Yesterday she started singing a song in Russian.  She grew up next to a Russian Orthodox church and said as kids they used to sit on a wall and sing along with the service going on inside.  Her native tongue was Slovak.  Her and her sisters started school not knowing any English.   I can only imagine how frustrating it would have been to be the first grade teacher then.  Most of the children only knew their parents language.  Slovak, Italian, Polish, Russian.  She had to teach them English.  And everything else a first grade teacher is supposed to teach them. 

Somehow I think if I start remembering things from my childhood, it won't be any where close to as interesting as the stories my parents tell.  I hope I can remember all their stories and pass them on.  What an amazing time they have lived in. 

Do you have a favorite story of your parents childhood?

Sunday, June 26, 2011

I wonder if anyone missed me.

So to my faithful readers...you know who you are...I wonder if I should make more of an effort to blog.

Hard to believe my last post was in February.  I wonder where all the time went?  

In case YOU are wondering...I did indeed still wonder about things on a daily basis.  Why no blog?  Well I discovered that maybe, perhaps, OK...so I didn't just discover this...that I have a bit of a obsessive tendency. 

So when I would have just liked to blog from the top of my head, I found myself thinking all day long about what I should wonder about and blog about and then it ended up I wasn't honestly wondering but rather purposely wondering so I could blog about it.  If that makes sense to you...maybe you should worry.  I just needed to take a break and move on to my next obsession.  But I still composed blogs in my head from time to time and always thought I would like to try again.  Then my kids started asking what happened to my blog and so here I am again.

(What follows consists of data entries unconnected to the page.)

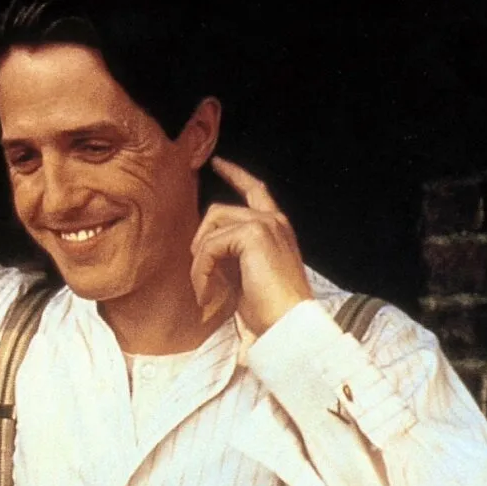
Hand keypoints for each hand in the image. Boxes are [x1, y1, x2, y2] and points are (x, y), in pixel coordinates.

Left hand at [190, 157, 312, 334]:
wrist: (288, 322)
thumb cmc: (269, 308)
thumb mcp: (246, 274)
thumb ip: (231, 253)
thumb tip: (202, 250)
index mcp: (276, 228)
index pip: (255, 189)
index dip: (235, 173)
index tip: (216, 163)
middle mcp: (273, 220)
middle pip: (218, 210)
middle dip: (200, 240)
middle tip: (198, 274)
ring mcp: (265, 223)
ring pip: (210, 229)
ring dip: (199, 263)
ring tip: (204, 290)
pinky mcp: (254, 233)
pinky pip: (209, 246)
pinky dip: (201, 271)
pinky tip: (206, 293)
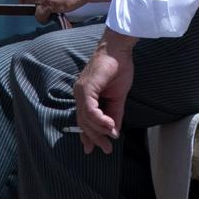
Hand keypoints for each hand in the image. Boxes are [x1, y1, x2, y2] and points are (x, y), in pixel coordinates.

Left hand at [13, 0, 107, 23]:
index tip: (28, 0)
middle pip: (22, 0)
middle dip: (31, 4)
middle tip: (43, 3)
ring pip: (30, 8)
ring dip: (40, 10)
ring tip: (53, 5)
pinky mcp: (46, 3)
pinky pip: (39, 16)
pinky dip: (45, 17)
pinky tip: (55, 11)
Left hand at [73, 36, 135, 154]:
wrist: (119, 49)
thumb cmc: (118, 68)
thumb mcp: (118, 97)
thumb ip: (114, 114)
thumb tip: (114, 132)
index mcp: (85, 96)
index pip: (84, 120)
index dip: (88, 135)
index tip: (94, 148)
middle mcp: (79, 93)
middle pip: (83, 122)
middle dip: (95, 138)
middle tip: (106, 149)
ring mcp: (81, 90)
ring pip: (86, 117)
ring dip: (99, 130)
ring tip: (111, 137)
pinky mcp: (87, 87)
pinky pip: (90, 108)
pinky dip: (100, 119)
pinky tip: (110, 125)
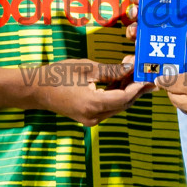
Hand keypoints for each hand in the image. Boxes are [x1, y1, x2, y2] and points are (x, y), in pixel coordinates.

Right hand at [26, 59, 150, 126]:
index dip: (138, 87)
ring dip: (127, 92)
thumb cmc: (59, 75)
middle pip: (123, 104)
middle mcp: (94, 116)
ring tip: (136, 75)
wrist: (37, 89)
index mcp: (93, 104)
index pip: (124, 97)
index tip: (149, 76)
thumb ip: (111, 70)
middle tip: (148, 75)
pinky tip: (122, 82)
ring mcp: (91, 119)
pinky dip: (117, 95)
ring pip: (117, 106)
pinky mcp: (89, 117)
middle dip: (136, 89)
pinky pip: (109, 107)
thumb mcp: (87, 68)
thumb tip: (130, 68)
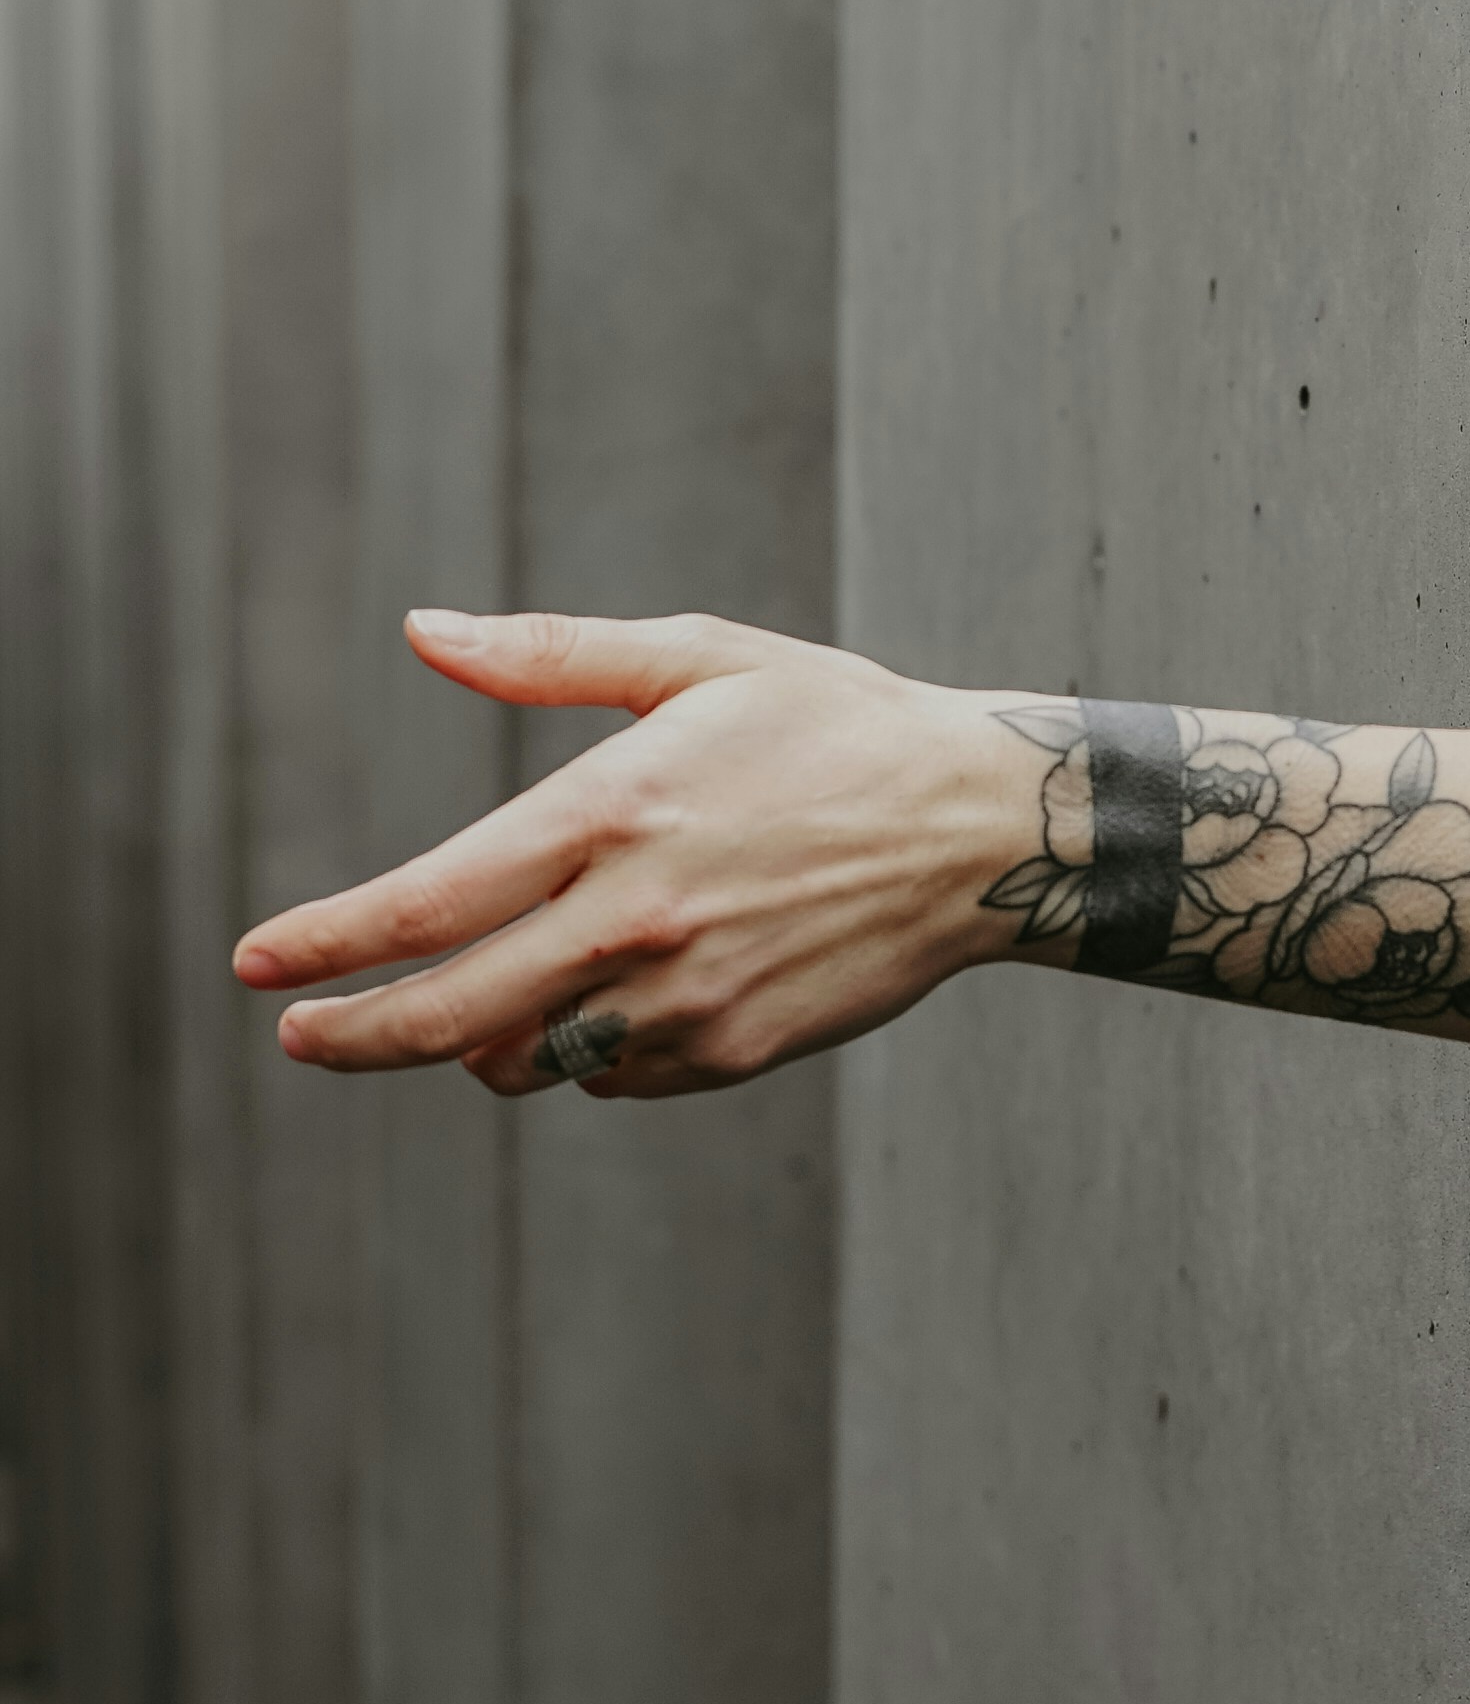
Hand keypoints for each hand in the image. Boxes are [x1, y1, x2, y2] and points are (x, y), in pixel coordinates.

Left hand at [234, 611, 1026, 1095]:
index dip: (327, 940)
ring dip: (480, 1040)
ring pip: (524, 1058)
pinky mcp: (731, 1051)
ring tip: (487, 996)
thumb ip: (547, 652)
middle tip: (301, 1032)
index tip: (255, 963)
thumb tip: (421, 628)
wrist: (979, 828)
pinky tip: (621, 991)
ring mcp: (685, 998)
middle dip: (351, 1033)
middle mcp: (635, 917)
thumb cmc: (832, 722)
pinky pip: (612, 1074)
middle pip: (446, 1015)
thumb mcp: (697, 658)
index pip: (427, 902)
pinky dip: (587, 1047)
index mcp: (613, 809)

I was going to go on a totally different direction with this, but between the last paragraph and this one, I took the dog outside for a walk and while I was in the front yard, I just witnessed a hawk get killed by a motorcycle.  Now there is a dead hawk on the road right in front of my driveway.  I wonder about random things like that.  Was there some reason I was outside at just that exact moment?  And if so, what reason?  Of course now I am obsessing about how I can go out and somehow bring it up to the house without anyone noticing.  It would be a shame for all those nice feathers to just be run over by cars and trucks when I would be happy to keep them safe.  Is it against the law to collect feathers?  I think I read that somewhere.  Now that's a law to wonder about.  If the bird already dropped the feather, then what's the harm in taking it home and keeping it?  

This really isn't such an interesting post...but it's all I can come up with for the moment.  I have to go check on that dead hawk.  My neighbor across the street better not steal it.